If you need to reset your local database:
supabase db reset
This will drop all data and reapply migrations from scratch.
To apply migrations to your production Supabase instance:
-
Link your local project to your Supabase project (first time only)
supabase link --project-ref your-project-ref
-
Push migrations to production (use with caution!)
supabase db push
-
Start the local Supabase instance:
supabase start
This will launch all Supabase services in Docker containers.
-
The CLI will output details including:
- Studio URL: http://localhost:54323
- API URL: http://localhost:54321
- DB URL: postgresql://postgres:postgres@localhost:54322/postgres
- anon key, service_role key, etc.
-
Apply migrations to your local instance:
supabase migration up
-
Test your changes in the local environment
-
Create new migrations when needed:
supabase migration new my_migration_name
This creates a timestamped migration file in
supabase/migrations/
. -
Edit your migration file, then apply it locally:
supabase migration up
-
Reset local database if needed:
supabase db reset
This will wipe your local database and reapply all migrations.

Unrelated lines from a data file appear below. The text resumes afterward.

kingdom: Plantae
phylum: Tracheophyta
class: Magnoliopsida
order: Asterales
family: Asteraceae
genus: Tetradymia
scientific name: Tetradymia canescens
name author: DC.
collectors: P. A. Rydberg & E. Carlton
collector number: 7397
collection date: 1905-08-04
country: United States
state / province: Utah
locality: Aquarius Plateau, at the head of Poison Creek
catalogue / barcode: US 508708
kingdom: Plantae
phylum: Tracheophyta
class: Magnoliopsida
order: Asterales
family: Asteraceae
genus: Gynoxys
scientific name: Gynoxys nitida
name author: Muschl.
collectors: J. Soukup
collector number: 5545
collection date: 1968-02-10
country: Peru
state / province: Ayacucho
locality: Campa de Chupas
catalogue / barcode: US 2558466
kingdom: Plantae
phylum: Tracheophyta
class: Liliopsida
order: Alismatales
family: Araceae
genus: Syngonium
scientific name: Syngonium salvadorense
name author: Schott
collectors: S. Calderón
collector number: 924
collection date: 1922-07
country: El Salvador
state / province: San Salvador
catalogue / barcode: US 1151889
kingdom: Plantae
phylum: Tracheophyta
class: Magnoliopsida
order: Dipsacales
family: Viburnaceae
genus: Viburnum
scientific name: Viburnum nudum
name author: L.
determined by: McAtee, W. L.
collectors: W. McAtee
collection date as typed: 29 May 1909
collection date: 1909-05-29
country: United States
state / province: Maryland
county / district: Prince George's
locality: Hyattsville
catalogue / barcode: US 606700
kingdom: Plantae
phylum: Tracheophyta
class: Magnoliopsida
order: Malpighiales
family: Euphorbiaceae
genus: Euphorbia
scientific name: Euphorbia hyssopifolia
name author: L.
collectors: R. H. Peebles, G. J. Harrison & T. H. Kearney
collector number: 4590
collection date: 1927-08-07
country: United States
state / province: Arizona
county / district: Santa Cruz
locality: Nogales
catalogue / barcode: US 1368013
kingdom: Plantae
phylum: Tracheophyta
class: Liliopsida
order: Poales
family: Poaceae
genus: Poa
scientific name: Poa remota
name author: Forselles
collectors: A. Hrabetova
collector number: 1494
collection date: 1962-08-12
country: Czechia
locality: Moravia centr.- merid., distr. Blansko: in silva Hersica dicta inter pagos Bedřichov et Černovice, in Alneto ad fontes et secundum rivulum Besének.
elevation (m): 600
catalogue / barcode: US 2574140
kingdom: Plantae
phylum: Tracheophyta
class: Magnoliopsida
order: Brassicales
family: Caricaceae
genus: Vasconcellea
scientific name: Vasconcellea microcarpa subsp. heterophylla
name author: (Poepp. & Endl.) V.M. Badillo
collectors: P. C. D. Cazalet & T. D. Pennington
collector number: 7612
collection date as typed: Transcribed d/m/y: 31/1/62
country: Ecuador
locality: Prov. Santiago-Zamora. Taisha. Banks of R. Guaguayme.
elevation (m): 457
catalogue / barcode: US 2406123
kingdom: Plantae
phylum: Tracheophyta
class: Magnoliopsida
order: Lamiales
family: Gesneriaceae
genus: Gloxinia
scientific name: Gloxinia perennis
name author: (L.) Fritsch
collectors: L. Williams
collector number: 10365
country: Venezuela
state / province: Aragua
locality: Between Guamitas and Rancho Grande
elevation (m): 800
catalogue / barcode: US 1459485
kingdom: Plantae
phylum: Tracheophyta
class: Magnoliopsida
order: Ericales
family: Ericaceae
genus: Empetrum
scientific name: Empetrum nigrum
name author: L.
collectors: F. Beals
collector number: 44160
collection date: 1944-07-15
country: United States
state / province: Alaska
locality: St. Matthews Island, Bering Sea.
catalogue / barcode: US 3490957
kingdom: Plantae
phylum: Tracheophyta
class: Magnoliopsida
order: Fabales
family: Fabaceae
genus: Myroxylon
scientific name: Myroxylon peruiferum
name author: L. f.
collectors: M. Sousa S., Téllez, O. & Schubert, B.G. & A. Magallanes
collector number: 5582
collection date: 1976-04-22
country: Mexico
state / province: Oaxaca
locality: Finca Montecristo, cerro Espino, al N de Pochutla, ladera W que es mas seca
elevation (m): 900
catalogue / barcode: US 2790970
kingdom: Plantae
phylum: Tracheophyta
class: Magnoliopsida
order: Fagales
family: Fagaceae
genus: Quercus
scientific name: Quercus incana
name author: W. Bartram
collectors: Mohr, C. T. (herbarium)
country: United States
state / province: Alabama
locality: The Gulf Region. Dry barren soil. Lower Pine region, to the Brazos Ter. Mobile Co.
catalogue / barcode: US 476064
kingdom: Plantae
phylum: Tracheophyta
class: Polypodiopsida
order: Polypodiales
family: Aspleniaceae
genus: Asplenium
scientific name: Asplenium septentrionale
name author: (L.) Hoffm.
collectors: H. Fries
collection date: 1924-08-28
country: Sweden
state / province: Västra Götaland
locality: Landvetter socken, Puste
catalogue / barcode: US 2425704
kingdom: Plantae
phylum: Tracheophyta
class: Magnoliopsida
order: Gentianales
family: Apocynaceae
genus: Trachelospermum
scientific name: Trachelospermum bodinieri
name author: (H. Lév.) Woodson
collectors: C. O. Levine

Once you've tested locally and are ready to deploy:
-
Link to your remote project (if not already done):
supabase link --project-ref oryvyobhmvztbwjzzllo
-
Push migration changes to production:
supabase db push
-
Or apply specific migrations:
supabase migration up --db-url "postgresql://postgres:[PASSWORD]@db.[PROJECT_REF].supabase.co:5432/postgres"
Remember to always test migrations locally before applying them to production.